In 2011, the Administration will continue to pursue increased benefits for U.S. businesses, workers, farmers, ranchers and service suppliers from our trade and economic ties with China by focusing on productive, outcome-oriented dialogue at all levels of engagement, while also taking further steps to enforce China’s adherence to its international trade obligations, including both full implementation of China’s WTO accession commitments and full adherence to the fundamental obligations that China has taken on as a WTO member.
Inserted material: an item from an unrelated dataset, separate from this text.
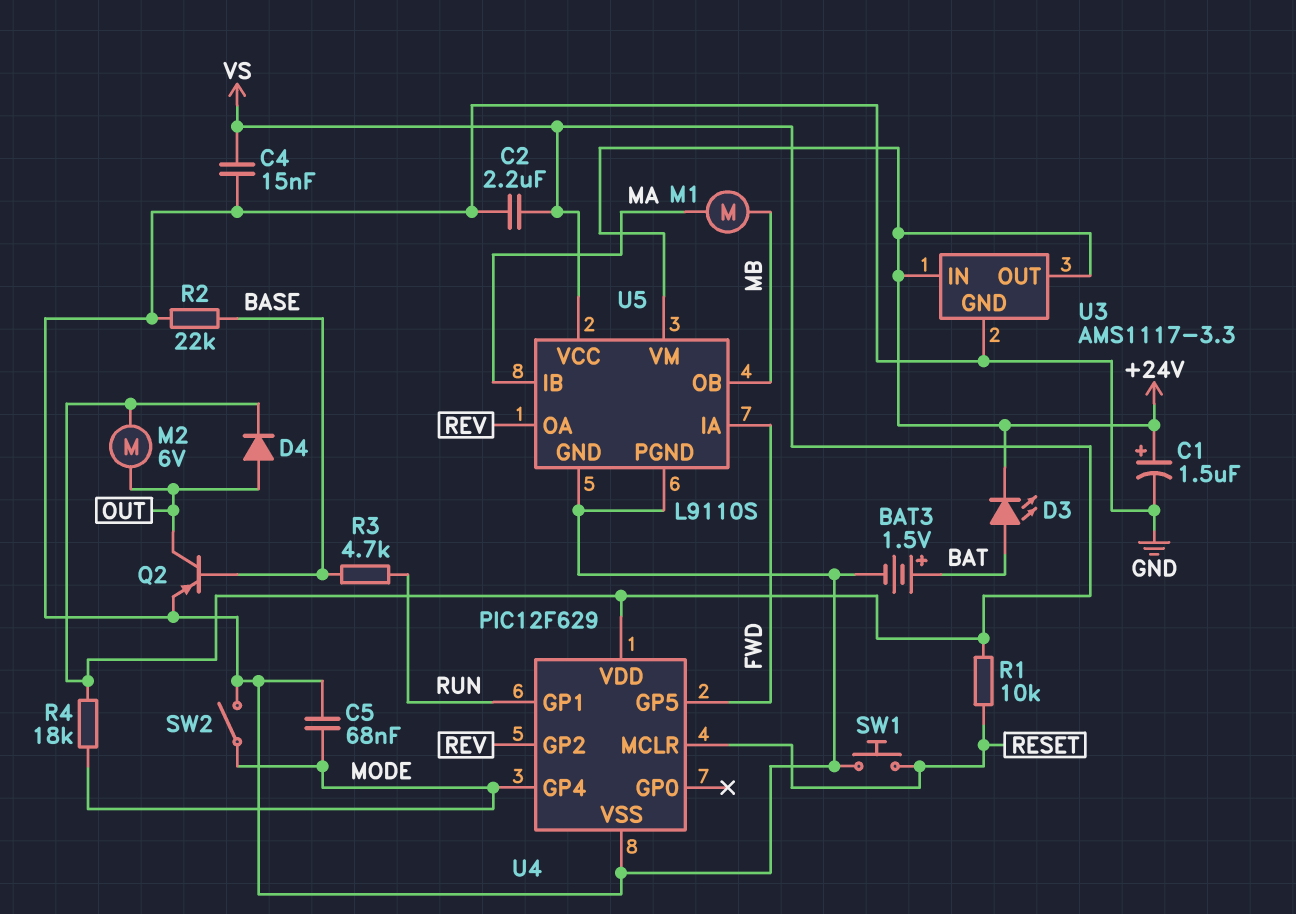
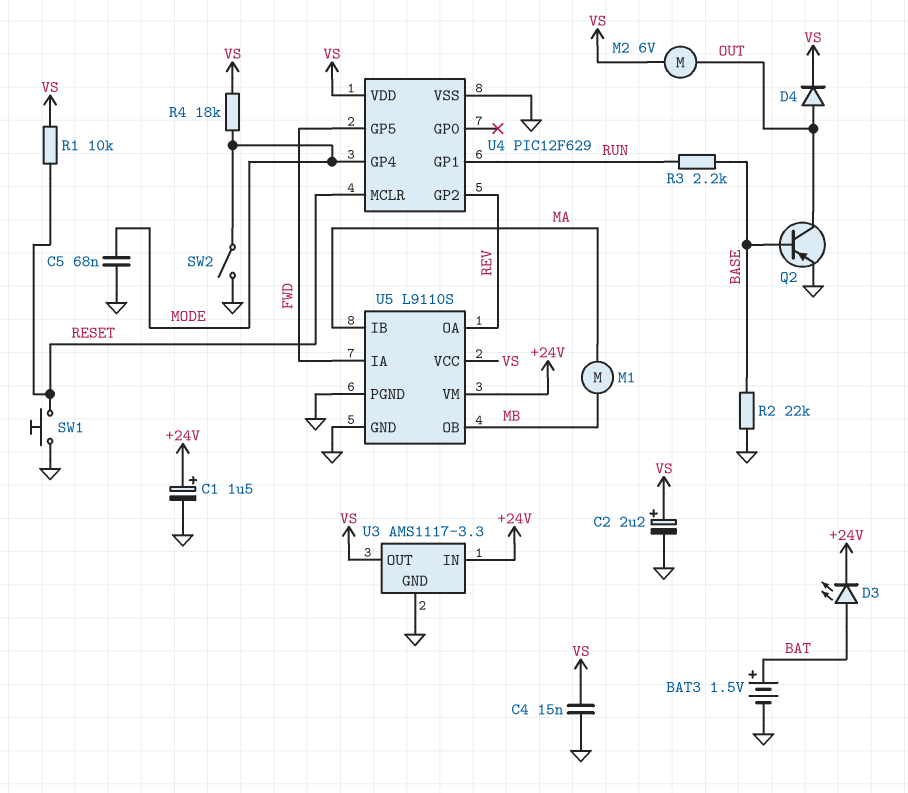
C2: 2.2uF (GND, VS) -> 2.2uF (plus VS, minus GND)
R3: 4.7k (BASE, RUN) -> 2.2k (BASE, RUN)
U3 pin OUT: +24V -> VS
To achieve these objectives, the Administration will continue to consult closely with U.S. stakeholders to ensure that U.S. policies and actions advance their interests.
 
On the bilateral front, the United States will continue to pursue a robust set of formal and informal meetings and dialogues with China, including high- level meetings under the auspices of the S&ED and the JCCT, as well as ongoing engagement through JCCT working groups, in  order to ensure that the benefits of China’s WTO membership are fully realized by the United States and other WTO members and that problems in the U.S.-China trade relationship are appropriately resolved. Through these efforts, the United States will continue to place particular emphasis on reducing Chinese government intervention in the market. Moreover, based on the willingness that China’s leadership displayed for the past two years to work cooperatively and pragmatically with the new Administration on contentious issues, the United States is optimistic that concrete progress is again obtainable in 2011.
 
In addition, as the United States has repeatedly demonstrated, when bilateral dialogue is not successful in resolving WTO-related concerns, the United States will not hesitate to invoke the dispute settlement mechanism at the WTO where appropriate. Similarly, the United States will continue to rigorously enforce U.S. trade remedy laws, in accordance with WTO rules, when U.S. interests are being harmed by unfairly traded or surging imports from China.